A minimal F5-TTS fine-tune trainer (no datasets, no accelerate)

A ~250-line trainer for F5-TTS that bypasses the HuggingFace datasets and accelerate dependency stack. Single-file, readable end-to-end.

Useful when:

the upstream f5-tts_finetune-cli won’t install/run because of pyarrow / pandas / datasets issues
you want a single-file trainer you can read and modify
you want to train using pre-computed mel-spectrograms loaded from disk rather than recomputing per epoch

The full code (trainer + mel pre-compute helper + README with the design notes) lives at the gist:

Key design notes worth highlighting:

Stub datasets in sys.modules before any f5_tts imports — F5-TTS’ own f5_tts.model.dataset does from datasets import Dataset at module load. Stubbing satisfies the import without pulling pyarrow.
Strip the ema_model. prefix from the published F5TTS_v1_Base checkpoint.
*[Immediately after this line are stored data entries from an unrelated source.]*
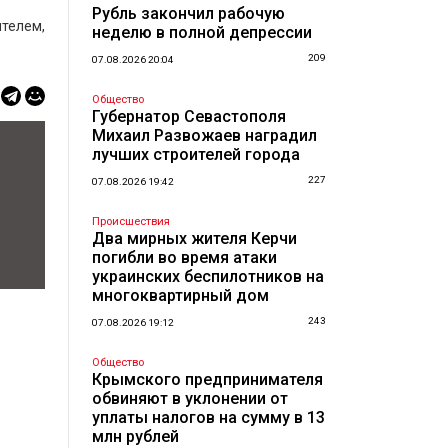
Рубль закончил рабочую
телем,
неделю в полной депрессии
209
07.08.2026 20:04
Общество
Губернатор Севастополя
Михаил Развожаев наградил
лучших строителей города
227
07.08.2026 19:42
Происшествия
Два мирных жителя Керчи
погибли во время атаки
украинских беспилотников на
многоквартирный дом
243
07.08.2026 19:12
Общество
Крымского предпринимателя
обвиняют в уклонении от
уплаты налогов на сумму в 13
млн рублей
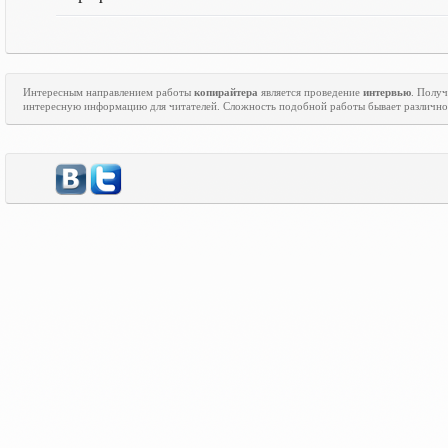
Интересным направлением работы
копирайтера
является проведение
интервью
. Полу
интересную информацию для читателей. Сложность подобной работы бывает различно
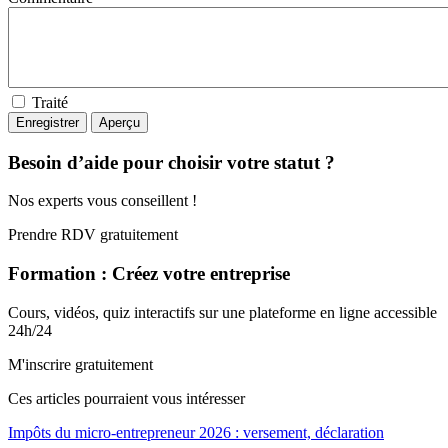
Traité
Besoin d’aide pour choisir votre statut ?
Nos experts vous conseillent !
Prendre RDV gratuitement
Formation : Créez votre entreprise
Cours, vidéos, quiz interactifs sur une plateforme en ligne accessible
24h/24
M'inscrire gratuitement
Ces articles pourraient
vous intéresser
Impôts du micro-entrepreneur 2026 : versement, déclaration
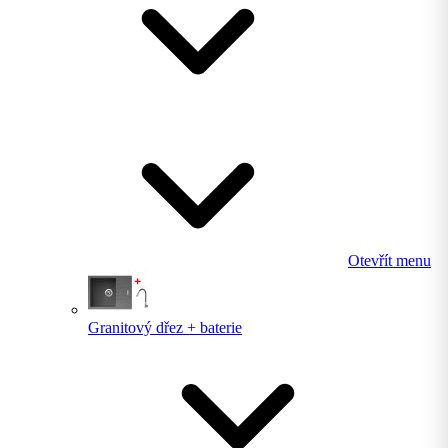
Otevřít menu
Granitový dřez + baterie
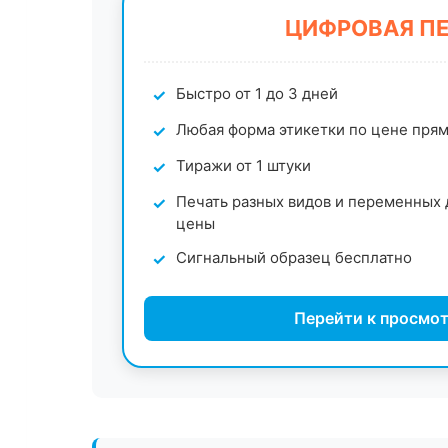
ЦИФРОВАЯ П
Быстро от 1 до 3 дней
Любая форма этикетки по цене пря
Тиражи от 1 штуки
Печать разных видов и переменных 
цены
Сигнальный образец бесплатно
Перейти к просмот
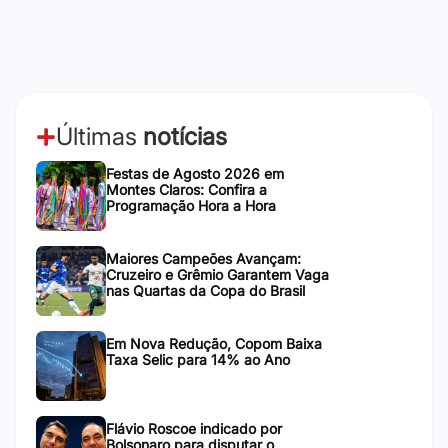
Últimas
notícias
Festas de Agosto 2026 em
Montes Claros: Confira a
Programação Hora a Hora
Maiores Campeões Avançam:
Cruzeiro e Grêmio Garantem Vaga
nas Quartas da Copa do Brasil
Em Nova Redução, Copom Baixa
Taxa Selic para 14% ao Ano
Flávio Roscoe indicado por
Bolsonaro para disputar o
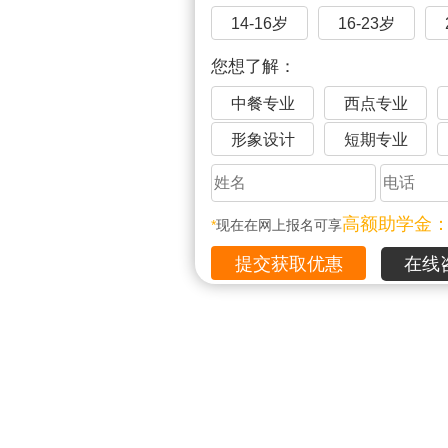
14-16岁
16-23岁
您想了解：
中餐专业
西点专业
形象设计
短期专业
高额助学金
*
现在在网上报名可享
在线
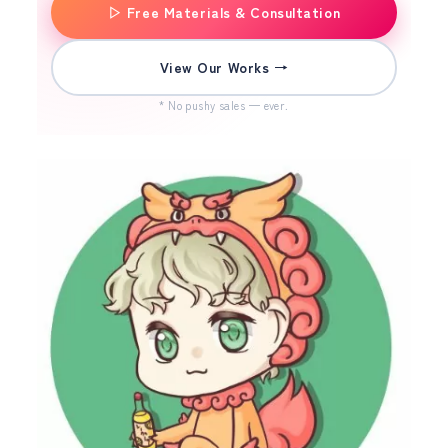
▷ Free Materials & Consultation
View Our Works →
* No pushy sales — ever.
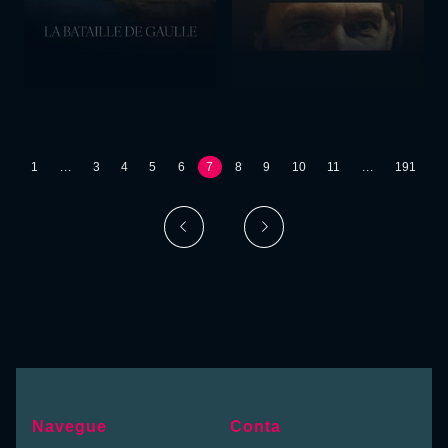
1
...
3
4
5
6
7
8
9
10
11
...
191
Navegue
Conta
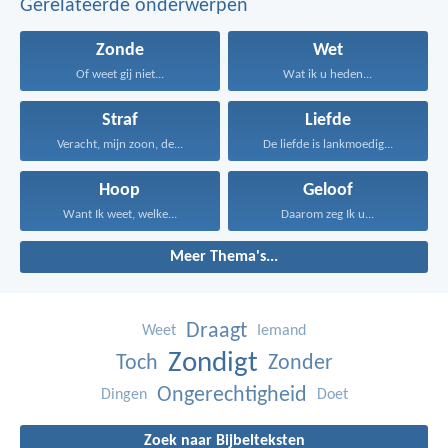
Gerelateerde onderwerpen
Zonde
Wet
Of weet gij niet...
Wat ik u heden...
Straf
Liefde
Veracht, mijn zoon, de...
De liefde is lankmoedig...
Hoop
Geloof
Want Ik weet, welke...
Daarom zeg Ik u...
Meer Thema's...
Draagt
Weet
Iemand
Zondigt
Toch
Zonder
Ongerechtigheid
Dingen
Doet
Zoek naar Bijbelteksten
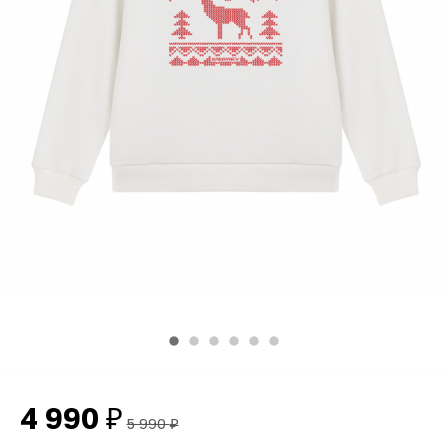
4 990
₽
5 990
₽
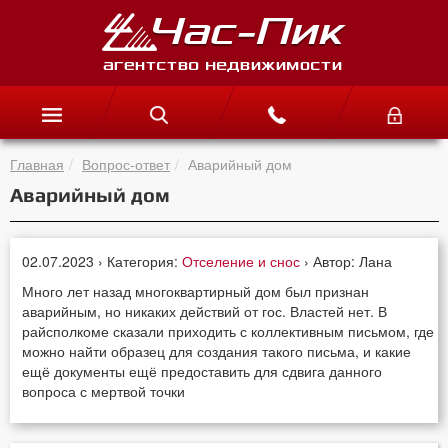
Главная
Вопрос-ответ
Аварийный дом
Аварийный дом
02.07.2023 › Категория:
Отселение и снос
› Автор: Лана
Много лет назад многоквартирный дом был признан
аварийным, но никаких действий от гос. Властей нет. В
райсполкоме сказали приходить с коллективным письмом, где
можно найти образец для создания такого письма, и какие
ещё документы ещё предоставить для сдвига данного
вопроса с мертвой точки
The published file contains only EMA shadow weights; naive loaders that skip ema_model.* get a random-initialised model. See the companion bug report.
Don’t decay LR on short fine-tunes. The default warmup-then-linear-decay schedule from F5-TTS pretraining will decay LR to ~zero over the run. On short (< 50 epoch) fine-tunes, late-epoch gradients contribute almost nothing. Use constant LR after warmup.
num_workers=0 for the DataLoader. Subprocess workers re-import torch and re-run dynamo init, which can SIGFPE on older CPUs. Keep loading in the main process; with pre-computed mels, throughput is GPU-bound anyway.